While I am no stranger to a BBQ, cooking a very good steak seemed to have an element of luck. Sometimes I would nail it and other times (such as my giant rib-eye that was horribly rare) it all goes wrong. There were so many variables such as initial temperature of the meat, thickness and size of the steak, cut of steak and whether it has a bone, BBQ temperature, cook time, rest time etc etc
To cut a long (and expensive) story short, my 3 month scientific steak test program was heading in the right direction but I could still not cook the perfect steak every time.
I started looking beyond the BBQ to other cooking options when I found out about the Reverse Sear method (thanks google).
Now I can cook awesome steaks – every time!
Step 1. Buy the best meat you can find. If you buy $15/kg steak from the supermarket you are wasting your time. My local supermarkets do sell some decent cuts from high end meat suppliers but I prefer the thicker cuts you can get from a real butcher. Expect to pay $30-$45/kg for good meat – which sounds expensive but is great value compared to buying a cooked steak at Vlado’s.
Step 2. There is no need to start with your meat at room temperature. It makes no difference.
Step 3. Preheat your oven to about 120deg C.
Step 4. Put your steak on a metal rack on top of a tray.
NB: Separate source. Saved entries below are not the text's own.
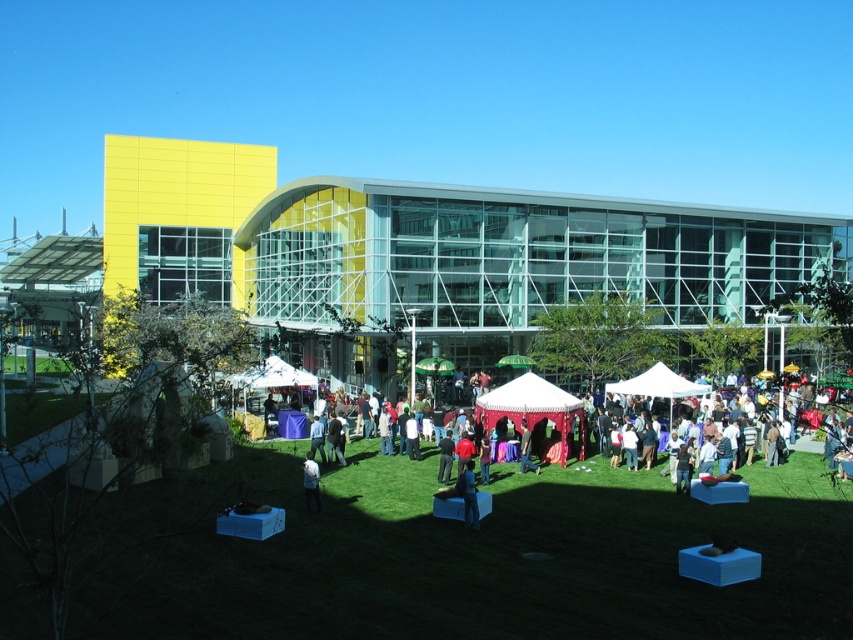
Does point (531, 403) lie in front of point (440, 451)?

No, it is not.

Is the position of red fabric tent at center more distant than that of black fabric at center?

Yes.

Which is in front, point (566, 406) or point (440, 461)?

Positioned in front is point (440, 461).

Locate an element on the screen. Image resolution: width=853 pixels, height=640 pixels. red fabric tent at center is located at coordinates (532, 406).

Can you confirm if red fabric tent at center is shorter than white fabric at center?

No, red fabric tent at center is not shorter than white fabric at center.

Does point (566, 422) lie behind point (306, 483)?

Yes, point (566, 422) is farther from viewer.

You are a GUI agent. You are given a task and a screenshot of the screen. Output one action in this format:
    pyautogui.click(x=<x>, y=<y>)
    Task: Click on the red fabric tent at center
    This screenshot has height=640, width=853.
    Given the screenshot: What is the action you would take?
    pyautogui.click(x=532, y=406)

Does dark blue shirt at center have a smaller size compared to white fabric at center?

Actually, dark blue shirt at center might be larger than white fabric at center.

Is dark blue shirt at center to the left of white fabric at center from the viewer's perspective?

No, dark blue shirt at center is not to the left of white fabric at center.

Locate an element on the screen. The width and height of the screenshot is (853, 640). dark blue shirt at center is located at coordinates (468, 496).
Step 5. Put the steak in the oven until the internal temperature reaches about 32-34deg C. This will take about 15-20 minutes depending on the size of your steak. Yes you need a digital thermometer – they are only a few $ on eBay.
Step 6. Oil the steak (not the pan) and add salt and pepper if you like
Step 7. Put the steak in a super heated pan. I use a cast iron griddle pan and pre-heat it on the gas stove for 10-15 minutes on high. Caution: Do not use a non-stick pan as you will wreck your pan and potentially release harmful toxins in the air.
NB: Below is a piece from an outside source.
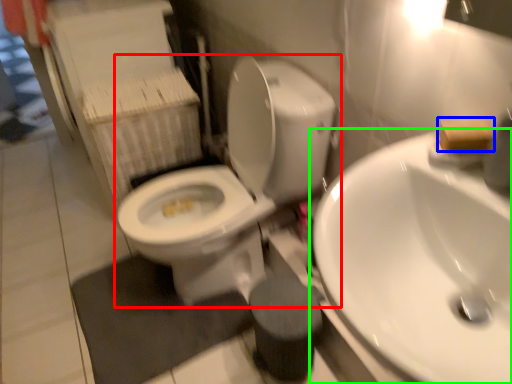
Question: Which object is the farthest from toilet (highlighted by a red box)? Choose among these: soap (highlighted by a blue box) or sink (highlighted by a green box).

Choices:
 (A) soap
 (B) sink

Answer: (A)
Step 8. Cook for 2 minutes each side. I need to open my windows and put my exhaust fan on the noisiest setting.
Step 9. Put meat back on metal rack and cover with foil to rest for 5 minutes
Step 10. Serve on a warm plate.
Admittedly I was aiming pretty high by trying to home cook a steak as good as you would get at specialist steak houses but I reckon the Reverse Sear method is the way to go. I like my steak medium-rare but you can adjust the oven time or the pan time to find what works for you.
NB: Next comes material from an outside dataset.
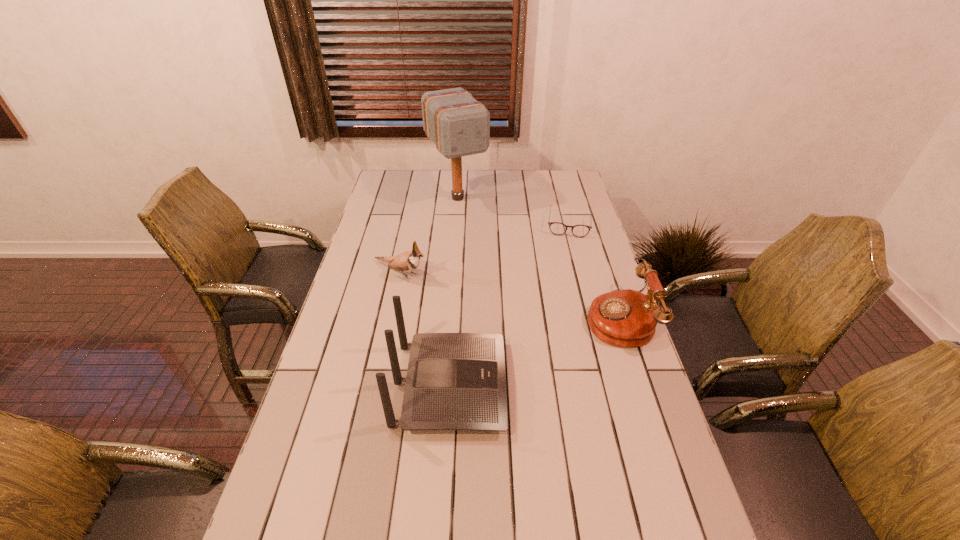
Locate an element on the screen. This screenshot has width=960, height=540. free spot on the desktop that is between the router and the telephone and is positioned on the striking surface of the tallest object is located at coordinates (562, 341).

Locate an element on the screen. The height and width of the screenshot is (540, 960). free spot on the desktop that is between the second tallest object and the telephone and is positioned at the face of the bird is located at coordinates (550, 346).

Where is `free spot on the desktop that is between the router and the telephone and is positioned through the lenses of the spectacles`? free spot on the desktop that is between the router and the telephone and is positioned through the lenses of the spectacles is located at coordinates (563, 341).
So get yourself a digital thermometer, make friends with your butcher and have a couple of attempts of the Reverse Sear method. You may not nail it the first time but once you get it right it can be consistently replicated regardless of the cut or thickness of your steak.
But what about the BBQ? Wouldn’t that be better?
Once you have mastered it on the stove top you can have a go on the barbie – but I find the results are not as good. My BBQ doesn’t get as hot as my frypan and when it’s windy the temperature of my BBQ can fluctuate.